Big Question: Is the data warehousing approach is going to be a suitable solution to the above problem? Consider the effort required to maintain consistency using data warehousing concept while dealing the dynamic heterogeneous data coming from database, XML, HTML etc – airline companies can provide information in different ways. At the same time estimate the effort required achieving the scalability required for integrating new airlines – you may end up changing the data extraction and transformation logics even application often. Also do we have to retrieve data from all airlines every time? We have to minimize the traffic and computation as much as possible.

Don’t you feel warehousing approach is not the best solution for the above problems? Consider following architecture:



Figure 1: Architecture facilitating semantic integration of heterogeneous information sources (from http://wwwis.win.tue.nl/~houben/respub/wiiw01.pdf)

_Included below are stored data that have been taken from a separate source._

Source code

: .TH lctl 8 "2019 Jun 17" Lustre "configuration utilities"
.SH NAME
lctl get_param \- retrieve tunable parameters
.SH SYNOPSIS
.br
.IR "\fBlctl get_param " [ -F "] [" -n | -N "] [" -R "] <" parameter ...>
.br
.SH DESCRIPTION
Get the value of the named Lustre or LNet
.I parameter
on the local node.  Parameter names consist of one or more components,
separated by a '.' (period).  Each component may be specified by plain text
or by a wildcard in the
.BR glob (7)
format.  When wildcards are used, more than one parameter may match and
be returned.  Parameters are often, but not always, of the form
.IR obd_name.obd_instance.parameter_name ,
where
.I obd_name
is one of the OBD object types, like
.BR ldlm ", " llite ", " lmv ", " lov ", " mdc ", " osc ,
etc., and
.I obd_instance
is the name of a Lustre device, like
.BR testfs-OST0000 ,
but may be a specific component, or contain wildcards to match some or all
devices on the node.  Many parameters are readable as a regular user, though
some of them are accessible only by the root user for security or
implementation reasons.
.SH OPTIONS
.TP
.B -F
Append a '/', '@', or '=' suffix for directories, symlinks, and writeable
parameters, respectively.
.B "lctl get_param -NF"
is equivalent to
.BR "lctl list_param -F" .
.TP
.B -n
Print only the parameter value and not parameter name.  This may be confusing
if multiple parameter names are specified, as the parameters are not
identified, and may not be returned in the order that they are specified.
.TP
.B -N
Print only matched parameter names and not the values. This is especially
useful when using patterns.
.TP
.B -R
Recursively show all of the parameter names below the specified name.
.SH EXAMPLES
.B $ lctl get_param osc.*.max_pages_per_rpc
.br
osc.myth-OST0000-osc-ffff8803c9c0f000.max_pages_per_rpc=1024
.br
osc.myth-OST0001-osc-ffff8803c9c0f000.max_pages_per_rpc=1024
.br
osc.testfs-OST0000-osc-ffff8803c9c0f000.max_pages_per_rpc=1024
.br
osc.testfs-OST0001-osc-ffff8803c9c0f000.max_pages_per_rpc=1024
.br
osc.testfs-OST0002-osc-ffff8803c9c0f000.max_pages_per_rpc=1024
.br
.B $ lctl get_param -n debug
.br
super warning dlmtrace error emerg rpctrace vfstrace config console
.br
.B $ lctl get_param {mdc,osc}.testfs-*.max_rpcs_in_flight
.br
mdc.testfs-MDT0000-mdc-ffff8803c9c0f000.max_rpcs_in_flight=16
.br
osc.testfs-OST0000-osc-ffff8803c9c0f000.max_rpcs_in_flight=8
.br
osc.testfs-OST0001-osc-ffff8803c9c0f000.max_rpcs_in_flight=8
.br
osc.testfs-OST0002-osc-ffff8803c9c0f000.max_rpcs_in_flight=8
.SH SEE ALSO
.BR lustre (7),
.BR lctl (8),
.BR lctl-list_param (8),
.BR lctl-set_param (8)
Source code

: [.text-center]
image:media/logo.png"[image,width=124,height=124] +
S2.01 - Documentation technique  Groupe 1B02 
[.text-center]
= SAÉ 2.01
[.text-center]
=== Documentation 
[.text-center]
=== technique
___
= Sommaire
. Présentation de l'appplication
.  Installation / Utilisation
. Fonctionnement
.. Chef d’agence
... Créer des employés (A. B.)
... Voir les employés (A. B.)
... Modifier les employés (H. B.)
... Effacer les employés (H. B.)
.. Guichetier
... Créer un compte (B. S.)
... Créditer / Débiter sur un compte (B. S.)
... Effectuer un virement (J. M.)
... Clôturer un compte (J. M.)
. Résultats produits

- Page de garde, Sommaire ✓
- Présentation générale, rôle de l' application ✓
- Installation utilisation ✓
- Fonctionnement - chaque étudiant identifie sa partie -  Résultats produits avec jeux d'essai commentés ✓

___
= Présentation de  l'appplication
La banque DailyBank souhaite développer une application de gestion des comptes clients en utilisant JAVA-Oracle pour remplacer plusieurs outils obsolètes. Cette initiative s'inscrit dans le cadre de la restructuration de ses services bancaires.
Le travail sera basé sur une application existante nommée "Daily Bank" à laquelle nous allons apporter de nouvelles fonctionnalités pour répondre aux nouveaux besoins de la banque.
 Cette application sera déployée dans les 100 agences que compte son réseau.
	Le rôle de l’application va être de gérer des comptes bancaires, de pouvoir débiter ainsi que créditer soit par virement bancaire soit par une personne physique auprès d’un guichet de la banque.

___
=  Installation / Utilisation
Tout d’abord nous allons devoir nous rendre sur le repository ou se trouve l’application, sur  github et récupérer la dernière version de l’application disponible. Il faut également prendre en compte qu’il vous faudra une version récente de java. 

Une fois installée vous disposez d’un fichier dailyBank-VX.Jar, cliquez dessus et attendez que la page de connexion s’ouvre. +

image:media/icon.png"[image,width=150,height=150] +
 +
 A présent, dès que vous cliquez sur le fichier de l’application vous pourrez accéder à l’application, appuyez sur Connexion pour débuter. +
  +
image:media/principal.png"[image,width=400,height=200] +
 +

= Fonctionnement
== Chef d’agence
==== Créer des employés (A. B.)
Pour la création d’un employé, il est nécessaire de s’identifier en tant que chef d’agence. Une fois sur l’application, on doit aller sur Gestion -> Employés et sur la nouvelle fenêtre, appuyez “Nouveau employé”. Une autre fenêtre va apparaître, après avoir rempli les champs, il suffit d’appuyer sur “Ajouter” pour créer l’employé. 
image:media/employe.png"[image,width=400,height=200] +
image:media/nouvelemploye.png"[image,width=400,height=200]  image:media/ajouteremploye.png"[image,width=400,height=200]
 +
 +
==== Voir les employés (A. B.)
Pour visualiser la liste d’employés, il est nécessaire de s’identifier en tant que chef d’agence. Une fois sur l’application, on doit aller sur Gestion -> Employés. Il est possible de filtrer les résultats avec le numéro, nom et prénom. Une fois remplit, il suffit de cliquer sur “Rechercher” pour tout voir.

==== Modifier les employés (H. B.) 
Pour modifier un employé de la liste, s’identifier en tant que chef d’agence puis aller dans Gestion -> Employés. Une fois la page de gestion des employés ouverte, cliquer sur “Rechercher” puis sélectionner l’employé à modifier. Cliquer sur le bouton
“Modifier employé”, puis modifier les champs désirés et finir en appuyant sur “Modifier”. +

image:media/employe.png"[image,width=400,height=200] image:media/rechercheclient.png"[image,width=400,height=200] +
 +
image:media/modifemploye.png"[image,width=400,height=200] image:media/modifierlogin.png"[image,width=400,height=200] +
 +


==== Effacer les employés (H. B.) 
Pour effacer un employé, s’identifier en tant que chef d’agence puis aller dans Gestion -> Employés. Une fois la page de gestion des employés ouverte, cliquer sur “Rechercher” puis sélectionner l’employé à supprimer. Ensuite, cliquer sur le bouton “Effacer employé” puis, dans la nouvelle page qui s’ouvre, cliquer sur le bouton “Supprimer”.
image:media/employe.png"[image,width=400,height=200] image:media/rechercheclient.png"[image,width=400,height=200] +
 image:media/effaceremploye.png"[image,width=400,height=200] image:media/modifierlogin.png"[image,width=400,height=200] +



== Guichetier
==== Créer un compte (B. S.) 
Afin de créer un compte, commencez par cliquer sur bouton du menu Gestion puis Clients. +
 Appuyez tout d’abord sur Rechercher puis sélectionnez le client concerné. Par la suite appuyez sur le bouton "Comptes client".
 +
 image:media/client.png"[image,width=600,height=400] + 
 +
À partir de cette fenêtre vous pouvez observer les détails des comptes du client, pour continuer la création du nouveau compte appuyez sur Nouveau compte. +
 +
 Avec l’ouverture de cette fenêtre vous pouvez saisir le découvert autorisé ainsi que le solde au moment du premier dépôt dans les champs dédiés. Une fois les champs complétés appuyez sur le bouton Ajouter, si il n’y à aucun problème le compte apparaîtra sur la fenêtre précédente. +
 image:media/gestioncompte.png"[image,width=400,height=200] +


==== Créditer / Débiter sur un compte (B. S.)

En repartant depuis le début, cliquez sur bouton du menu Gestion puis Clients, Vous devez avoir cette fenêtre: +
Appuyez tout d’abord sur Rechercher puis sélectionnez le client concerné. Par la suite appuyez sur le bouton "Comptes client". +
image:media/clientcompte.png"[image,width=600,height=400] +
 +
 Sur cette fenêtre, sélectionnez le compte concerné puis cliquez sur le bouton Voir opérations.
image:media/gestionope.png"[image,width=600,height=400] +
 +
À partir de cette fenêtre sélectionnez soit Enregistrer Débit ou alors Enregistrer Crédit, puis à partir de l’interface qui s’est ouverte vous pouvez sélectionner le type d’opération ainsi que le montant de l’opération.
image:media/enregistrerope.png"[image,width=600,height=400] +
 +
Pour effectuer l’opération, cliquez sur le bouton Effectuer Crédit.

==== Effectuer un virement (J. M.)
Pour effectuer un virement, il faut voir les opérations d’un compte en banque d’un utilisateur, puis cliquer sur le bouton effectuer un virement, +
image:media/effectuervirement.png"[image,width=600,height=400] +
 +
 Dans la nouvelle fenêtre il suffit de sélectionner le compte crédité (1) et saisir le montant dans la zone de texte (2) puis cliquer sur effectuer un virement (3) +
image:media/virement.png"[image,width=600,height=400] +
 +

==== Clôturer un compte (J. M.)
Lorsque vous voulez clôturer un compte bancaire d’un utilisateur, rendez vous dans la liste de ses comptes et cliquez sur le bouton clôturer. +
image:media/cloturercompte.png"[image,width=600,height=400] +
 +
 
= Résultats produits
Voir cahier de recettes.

Above describes the architecture of Semantic Integration which is based on the information available in the data rather than their structure and has following main components:
Resource Broker:

  • Translates queries to the target format (e.g., SQL).
  • Converts ontological terms to terms used by the resource (e.g., database schema
  • Translates responses back into the ontological terms used in the query.


Mediator/Domain Broker:

  • Accepts queries from users (via the query generator) or other applications.
  • Partitions the query into sub-queries.
  • Distributes the sub-queries to the appropriate Resource Brokers in case needed making sure minimal network traffic.
  • Merges the results from the various Resource Brokers and passing the combined response back to the requestor. Here The Resource Description Framework Schema (RDFS) is used to represent all schema-level metadata (both domain and infrastructure) and the Resource Description Framework (RDF) is used to represent all instance information. RDFS imposes a standard to provide consistency and better interoperability.

Concept Model

  • Interlinks metadata to have more meaning full information.

Here semantic integration with on-demand driven (lazy) approach addresses the problems better, associated with the scenario of our consideration.

Companies have wrestled with the integration of legacy systems for some time, but with the explosion of web-based resources and advent of web 2.0, the interoperability of information has become an even greater problem. The essence of this problem is the implicit and frequently inconsistent semantics of the information. Because the web has made access to information much easier, the potential for companies to leverage information has grown tremendously. But, for the most part, each information resource was created for a single purpose, and the power of integration is in the merging of information, particularly in unanticipated ways.

(Ref: http://www.cs.rutgers.edu/~shklar/www11/final_submissions/paper3.pdf)